Brief
Write out the listing from the line with "OBLÍBENÉ ODKAZY" to the line with "மாவட்ட செய்திகள்", both lines included, exactly and nothing beyond. Leave pictures out.

Records supplied
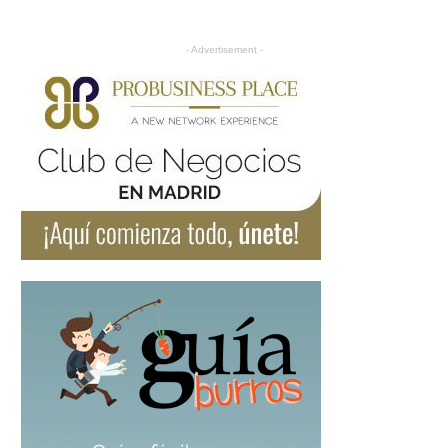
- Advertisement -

--

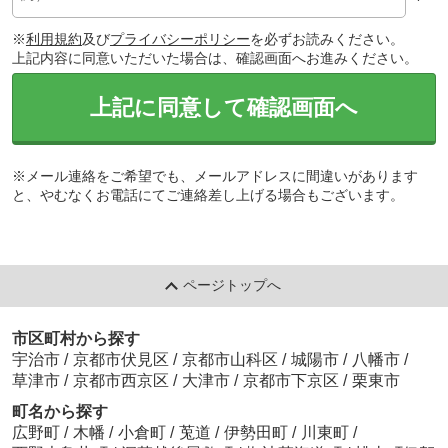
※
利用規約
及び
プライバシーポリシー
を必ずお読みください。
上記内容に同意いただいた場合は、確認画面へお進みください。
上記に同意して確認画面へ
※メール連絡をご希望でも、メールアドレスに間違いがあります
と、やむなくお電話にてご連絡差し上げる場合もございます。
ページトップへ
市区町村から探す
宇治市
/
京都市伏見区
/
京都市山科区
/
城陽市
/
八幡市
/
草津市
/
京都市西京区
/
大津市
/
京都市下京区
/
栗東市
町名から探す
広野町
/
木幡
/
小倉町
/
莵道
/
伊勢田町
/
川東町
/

...

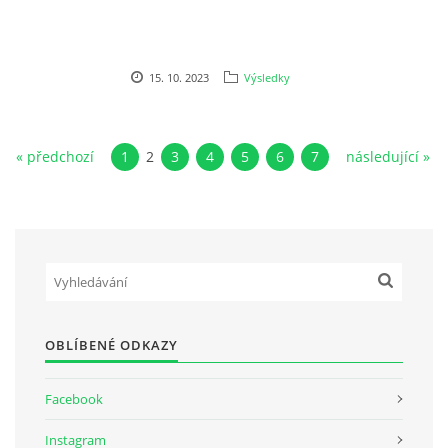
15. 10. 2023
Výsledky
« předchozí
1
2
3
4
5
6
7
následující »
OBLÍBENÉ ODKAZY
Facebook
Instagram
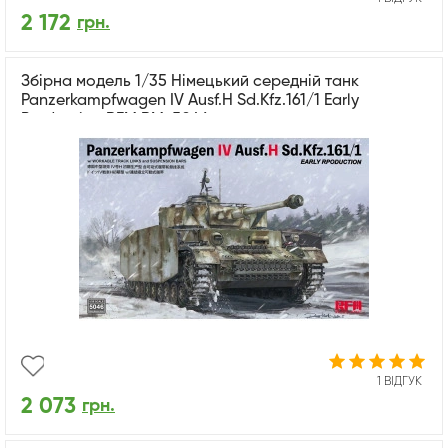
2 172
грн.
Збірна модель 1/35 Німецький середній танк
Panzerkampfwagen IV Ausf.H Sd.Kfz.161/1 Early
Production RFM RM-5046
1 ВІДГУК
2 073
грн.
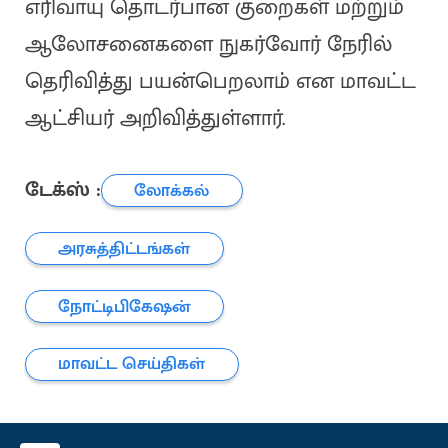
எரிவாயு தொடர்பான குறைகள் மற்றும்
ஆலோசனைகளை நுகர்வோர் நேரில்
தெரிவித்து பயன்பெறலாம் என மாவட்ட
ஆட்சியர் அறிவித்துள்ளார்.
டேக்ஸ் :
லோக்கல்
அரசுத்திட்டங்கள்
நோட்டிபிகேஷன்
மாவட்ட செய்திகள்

Your response
OBLÍBENÉ ODKAZY
Facebook
Instagram
2 172
грн.
Збірна модель 1/35 Німецький середній танк
Panzerkampfwagen IV Ausf.H Sd.Kfz.161/1 Early
Production RFM RM-5046
1 ВІДГУК
2 073
грн.
எரிவாயு தொடர்பான குறைகள் மற்றும்
ஆலோசனைகளை நுகர்வோர் நேரில்
தெரிவித்து பயன்பெறலாம் என மாவட்ட
ஆட்சியர் அறிவித்துள்ளார்.
டேக்ஸ் :
லோக்கல்
அரசுத்திட்டங்கள்
நோட்டிபிகேஷன்
மாவட்ட செய்திகள்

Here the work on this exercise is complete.